## WORK TASK:
Scan the entries for the word "lines". Every line that has it should be copied.

(Stored data entries)
· · · · ·

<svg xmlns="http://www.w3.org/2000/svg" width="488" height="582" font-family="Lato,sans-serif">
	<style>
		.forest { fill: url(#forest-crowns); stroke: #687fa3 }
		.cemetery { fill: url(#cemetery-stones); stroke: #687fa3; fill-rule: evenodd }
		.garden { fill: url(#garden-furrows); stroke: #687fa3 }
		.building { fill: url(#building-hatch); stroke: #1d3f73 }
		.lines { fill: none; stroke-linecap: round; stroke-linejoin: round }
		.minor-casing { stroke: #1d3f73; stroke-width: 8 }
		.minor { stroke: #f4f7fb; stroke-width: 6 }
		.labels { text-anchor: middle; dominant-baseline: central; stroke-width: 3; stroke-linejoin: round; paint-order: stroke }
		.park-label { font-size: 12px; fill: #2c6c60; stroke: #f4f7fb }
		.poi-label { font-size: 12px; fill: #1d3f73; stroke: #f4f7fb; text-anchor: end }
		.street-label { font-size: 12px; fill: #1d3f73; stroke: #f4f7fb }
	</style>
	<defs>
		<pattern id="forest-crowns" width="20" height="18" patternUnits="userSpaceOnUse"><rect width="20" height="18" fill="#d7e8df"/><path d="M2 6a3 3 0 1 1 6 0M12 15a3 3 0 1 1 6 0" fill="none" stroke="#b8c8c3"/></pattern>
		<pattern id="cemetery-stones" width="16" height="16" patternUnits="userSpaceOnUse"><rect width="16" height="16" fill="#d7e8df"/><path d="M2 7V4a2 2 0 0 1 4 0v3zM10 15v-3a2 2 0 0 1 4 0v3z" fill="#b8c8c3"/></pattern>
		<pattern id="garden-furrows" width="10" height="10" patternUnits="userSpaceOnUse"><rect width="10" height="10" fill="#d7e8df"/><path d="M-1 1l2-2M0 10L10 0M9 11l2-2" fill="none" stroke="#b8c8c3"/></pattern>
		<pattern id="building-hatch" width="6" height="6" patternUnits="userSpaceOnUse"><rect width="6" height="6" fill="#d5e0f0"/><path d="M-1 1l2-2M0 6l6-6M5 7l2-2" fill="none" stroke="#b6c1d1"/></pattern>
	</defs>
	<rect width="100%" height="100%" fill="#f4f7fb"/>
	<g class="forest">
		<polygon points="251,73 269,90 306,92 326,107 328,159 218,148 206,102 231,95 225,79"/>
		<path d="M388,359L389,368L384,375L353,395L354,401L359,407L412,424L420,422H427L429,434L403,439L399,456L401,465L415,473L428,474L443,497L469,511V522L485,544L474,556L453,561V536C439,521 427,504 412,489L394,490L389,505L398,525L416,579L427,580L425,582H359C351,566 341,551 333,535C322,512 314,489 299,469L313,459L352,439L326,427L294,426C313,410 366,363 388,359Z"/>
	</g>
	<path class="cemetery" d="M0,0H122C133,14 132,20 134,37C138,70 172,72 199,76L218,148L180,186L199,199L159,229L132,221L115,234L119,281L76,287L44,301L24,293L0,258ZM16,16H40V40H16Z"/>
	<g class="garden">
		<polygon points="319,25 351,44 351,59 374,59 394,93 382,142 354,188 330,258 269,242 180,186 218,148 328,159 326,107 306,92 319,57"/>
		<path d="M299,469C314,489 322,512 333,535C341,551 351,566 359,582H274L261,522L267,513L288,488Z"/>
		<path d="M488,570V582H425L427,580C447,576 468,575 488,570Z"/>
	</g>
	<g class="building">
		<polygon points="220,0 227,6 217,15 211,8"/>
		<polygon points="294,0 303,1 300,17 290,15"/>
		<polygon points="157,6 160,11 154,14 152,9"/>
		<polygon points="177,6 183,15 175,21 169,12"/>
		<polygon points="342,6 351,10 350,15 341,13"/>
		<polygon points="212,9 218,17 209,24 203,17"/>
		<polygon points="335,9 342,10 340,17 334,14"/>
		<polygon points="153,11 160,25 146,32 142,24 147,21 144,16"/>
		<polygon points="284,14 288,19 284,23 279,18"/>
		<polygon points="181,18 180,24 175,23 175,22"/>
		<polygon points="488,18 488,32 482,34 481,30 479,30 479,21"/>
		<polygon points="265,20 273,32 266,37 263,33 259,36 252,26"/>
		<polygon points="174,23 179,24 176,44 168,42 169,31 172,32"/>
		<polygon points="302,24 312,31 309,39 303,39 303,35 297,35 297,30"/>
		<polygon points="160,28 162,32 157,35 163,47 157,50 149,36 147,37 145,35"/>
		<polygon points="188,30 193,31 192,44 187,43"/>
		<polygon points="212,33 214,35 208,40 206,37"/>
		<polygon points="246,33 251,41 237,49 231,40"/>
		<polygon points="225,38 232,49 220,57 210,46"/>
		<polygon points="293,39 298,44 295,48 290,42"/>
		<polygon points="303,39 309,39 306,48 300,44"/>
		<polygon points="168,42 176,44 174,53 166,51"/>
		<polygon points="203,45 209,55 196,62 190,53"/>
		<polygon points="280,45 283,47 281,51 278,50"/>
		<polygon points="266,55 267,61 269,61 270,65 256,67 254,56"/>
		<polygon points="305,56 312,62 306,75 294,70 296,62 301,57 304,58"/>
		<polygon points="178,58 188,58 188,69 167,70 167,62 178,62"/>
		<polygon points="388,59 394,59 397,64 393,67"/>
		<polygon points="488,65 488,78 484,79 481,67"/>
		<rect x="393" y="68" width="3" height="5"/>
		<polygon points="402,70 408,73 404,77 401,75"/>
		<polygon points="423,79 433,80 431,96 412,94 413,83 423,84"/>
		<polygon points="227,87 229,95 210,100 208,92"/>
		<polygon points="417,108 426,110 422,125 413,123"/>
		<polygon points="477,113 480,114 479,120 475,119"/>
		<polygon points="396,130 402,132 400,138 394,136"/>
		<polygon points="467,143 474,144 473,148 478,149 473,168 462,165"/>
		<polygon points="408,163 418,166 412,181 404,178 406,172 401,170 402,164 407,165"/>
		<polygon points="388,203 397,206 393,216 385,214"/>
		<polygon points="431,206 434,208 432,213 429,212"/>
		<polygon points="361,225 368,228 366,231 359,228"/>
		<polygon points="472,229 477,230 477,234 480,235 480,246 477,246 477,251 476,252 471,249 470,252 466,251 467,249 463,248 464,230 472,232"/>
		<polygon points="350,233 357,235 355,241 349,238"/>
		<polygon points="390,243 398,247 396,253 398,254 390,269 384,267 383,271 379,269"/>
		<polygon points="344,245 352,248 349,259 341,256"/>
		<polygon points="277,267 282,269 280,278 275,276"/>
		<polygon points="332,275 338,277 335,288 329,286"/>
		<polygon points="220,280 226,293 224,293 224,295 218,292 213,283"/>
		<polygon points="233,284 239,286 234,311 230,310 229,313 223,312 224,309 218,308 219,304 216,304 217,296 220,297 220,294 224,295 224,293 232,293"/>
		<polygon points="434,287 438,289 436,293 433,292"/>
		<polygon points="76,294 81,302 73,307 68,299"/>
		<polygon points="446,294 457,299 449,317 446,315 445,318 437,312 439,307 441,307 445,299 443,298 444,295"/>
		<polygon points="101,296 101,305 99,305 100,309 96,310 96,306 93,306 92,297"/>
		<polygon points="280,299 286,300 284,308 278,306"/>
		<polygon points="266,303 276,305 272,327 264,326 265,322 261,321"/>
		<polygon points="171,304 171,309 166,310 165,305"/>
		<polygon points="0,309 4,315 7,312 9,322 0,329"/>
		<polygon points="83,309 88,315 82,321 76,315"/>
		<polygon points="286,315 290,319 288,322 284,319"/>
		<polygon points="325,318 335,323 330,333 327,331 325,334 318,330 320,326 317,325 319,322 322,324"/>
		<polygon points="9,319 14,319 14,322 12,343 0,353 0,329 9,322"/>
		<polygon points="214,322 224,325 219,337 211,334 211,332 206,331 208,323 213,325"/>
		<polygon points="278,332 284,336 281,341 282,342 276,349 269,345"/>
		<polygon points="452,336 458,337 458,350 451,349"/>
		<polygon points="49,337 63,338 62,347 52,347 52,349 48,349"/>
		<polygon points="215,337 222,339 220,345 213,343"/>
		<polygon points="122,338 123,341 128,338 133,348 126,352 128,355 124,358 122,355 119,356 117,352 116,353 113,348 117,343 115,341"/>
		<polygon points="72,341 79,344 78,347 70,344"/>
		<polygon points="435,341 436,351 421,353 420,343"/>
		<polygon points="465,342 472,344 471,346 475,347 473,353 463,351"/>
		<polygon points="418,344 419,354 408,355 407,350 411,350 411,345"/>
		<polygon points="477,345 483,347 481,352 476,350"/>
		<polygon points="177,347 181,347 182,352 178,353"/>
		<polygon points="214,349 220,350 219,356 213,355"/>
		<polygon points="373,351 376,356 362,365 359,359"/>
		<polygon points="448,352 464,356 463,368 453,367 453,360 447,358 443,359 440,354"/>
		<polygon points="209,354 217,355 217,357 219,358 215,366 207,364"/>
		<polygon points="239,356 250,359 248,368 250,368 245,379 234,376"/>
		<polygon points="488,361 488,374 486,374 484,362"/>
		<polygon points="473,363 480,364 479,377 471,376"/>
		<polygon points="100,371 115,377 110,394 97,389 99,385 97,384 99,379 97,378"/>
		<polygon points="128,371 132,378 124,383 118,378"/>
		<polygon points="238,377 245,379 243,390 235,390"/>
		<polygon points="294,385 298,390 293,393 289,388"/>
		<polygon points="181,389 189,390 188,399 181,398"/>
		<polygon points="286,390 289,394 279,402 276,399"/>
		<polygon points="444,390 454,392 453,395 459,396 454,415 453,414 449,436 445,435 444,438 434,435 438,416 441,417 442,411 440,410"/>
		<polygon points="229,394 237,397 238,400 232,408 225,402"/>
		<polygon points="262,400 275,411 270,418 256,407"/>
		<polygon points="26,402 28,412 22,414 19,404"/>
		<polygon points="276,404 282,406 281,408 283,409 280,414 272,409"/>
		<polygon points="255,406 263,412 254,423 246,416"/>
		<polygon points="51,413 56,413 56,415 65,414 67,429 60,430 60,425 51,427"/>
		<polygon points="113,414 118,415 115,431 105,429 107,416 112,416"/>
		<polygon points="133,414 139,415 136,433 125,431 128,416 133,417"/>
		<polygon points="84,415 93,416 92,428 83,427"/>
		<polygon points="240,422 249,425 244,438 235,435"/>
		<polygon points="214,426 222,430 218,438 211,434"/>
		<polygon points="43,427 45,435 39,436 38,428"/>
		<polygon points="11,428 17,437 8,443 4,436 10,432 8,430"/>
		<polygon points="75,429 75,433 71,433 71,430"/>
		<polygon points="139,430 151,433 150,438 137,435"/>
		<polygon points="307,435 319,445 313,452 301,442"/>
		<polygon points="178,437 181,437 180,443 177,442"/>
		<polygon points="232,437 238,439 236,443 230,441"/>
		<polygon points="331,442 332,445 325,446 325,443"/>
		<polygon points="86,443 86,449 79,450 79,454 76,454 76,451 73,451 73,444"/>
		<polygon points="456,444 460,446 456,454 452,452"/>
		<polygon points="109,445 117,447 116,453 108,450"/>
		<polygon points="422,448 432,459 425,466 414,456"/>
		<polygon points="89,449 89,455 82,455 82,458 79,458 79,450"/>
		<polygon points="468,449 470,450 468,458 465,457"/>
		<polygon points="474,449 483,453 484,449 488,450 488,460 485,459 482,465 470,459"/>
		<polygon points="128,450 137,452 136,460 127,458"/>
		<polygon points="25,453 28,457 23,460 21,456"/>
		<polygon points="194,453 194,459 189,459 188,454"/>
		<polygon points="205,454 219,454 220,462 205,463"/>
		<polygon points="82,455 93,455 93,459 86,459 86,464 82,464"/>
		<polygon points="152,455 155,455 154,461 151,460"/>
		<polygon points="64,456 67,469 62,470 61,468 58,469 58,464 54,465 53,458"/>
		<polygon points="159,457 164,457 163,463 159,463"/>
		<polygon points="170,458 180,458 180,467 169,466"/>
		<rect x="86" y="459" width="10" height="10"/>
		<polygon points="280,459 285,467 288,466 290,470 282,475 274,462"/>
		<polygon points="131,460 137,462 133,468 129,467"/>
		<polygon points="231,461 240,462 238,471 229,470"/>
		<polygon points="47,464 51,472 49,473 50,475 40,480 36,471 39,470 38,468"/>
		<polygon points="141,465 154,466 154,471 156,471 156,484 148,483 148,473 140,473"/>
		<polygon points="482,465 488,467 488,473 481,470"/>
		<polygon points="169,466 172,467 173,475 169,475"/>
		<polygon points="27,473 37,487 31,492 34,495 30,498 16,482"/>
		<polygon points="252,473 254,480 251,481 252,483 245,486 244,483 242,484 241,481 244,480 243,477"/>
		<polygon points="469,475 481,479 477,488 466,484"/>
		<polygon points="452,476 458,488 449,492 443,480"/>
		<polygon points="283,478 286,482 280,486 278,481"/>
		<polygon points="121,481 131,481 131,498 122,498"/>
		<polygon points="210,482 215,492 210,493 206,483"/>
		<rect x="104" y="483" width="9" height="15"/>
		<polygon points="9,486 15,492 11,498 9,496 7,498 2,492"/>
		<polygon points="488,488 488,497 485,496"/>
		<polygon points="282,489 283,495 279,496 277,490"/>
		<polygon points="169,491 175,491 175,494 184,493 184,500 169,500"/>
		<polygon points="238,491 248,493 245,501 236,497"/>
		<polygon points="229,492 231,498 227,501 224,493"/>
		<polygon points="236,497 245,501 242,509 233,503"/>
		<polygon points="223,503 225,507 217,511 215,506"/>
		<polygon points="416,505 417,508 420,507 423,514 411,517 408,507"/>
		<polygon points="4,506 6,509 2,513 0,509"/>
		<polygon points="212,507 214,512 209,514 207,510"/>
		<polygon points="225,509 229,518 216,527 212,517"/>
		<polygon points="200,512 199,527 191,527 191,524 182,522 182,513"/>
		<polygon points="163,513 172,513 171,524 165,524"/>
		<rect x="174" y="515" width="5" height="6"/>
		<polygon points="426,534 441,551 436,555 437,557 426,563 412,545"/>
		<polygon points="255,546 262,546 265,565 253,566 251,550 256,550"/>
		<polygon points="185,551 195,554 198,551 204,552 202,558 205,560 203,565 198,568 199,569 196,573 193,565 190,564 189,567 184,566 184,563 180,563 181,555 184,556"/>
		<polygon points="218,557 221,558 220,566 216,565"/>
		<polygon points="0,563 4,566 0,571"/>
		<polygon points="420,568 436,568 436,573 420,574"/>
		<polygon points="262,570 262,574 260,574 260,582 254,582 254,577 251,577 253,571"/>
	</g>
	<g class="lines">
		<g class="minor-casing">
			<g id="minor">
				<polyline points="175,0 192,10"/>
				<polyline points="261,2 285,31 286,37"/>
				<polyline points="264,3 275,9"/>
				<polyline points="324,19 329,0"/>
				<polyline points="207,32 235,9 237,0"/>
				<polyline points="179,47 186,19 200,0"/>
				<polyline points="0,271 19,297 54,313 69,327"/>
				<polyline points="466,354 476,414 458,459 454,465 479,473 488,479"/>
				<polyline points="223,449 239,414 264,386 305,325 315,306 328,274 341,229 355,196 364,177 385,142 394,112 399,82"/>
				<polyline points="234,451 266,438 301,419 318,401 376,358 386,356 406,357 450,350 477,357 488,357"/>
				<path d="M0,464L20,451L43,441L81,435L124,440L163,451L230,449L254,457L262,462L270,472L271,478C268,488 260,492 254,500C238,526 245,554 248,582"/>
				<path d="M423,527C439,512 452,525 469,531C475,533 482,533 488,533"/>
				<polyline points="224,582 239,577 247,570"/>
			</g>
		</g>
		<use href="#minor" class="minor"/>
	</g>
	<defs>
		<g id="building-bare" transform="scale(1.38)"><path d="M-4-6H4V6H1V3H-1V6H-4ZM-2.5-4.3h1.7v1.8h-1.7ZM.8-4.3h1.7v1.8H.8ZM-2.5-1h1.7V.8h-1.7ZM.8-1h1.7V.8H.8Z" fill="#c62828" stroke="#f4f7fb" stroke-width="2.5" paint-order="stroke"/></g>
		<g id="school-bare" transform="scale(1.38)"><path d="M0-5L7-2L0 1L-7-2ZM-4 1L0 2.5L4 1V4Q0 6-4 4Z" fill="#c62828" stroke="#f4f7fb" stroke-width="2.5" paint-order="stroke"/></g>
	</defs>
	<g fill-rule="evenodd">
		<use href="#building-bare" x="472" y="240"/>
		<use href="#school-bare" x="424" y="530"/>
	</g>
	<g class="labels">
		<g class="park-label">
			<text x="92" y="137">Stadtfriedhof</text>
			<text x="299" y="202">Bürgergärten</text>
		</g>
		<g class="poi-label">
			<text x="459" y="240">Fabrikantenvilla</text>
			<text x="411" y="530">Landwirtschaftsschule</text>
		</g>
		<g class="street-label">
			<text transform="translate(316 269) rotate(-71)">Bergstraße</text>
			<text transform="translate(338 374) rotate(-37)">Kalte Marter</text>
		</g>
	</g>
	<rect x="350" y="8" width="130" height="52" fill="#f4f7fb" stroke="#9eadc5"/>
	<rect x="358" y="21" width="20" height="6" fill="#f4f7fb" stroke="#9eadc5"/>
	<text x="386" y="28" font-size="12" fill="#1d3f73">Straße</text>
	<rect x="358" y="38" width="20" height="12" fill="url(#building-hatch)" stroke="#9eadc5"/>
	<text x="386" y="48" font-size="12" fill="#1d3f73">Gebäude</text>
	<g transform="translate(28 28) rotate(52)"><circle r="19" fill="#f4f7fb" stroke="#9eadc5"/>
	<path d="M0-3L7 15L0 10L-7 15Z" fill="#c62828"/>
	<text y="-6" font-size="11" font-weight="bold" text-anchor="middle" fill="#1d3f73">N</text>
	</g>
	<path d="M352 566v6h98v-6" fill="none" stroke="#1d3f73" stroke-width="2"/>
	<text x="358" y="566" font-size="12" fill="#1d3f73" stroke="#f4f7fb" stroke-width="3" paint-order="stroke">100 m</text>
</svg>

· · · · ·

## OUTPUT OF THE EXERCISE:
		.lines { fill: none; stroke-linecap: round; stroke-linejoin: round }
	<g class="lines">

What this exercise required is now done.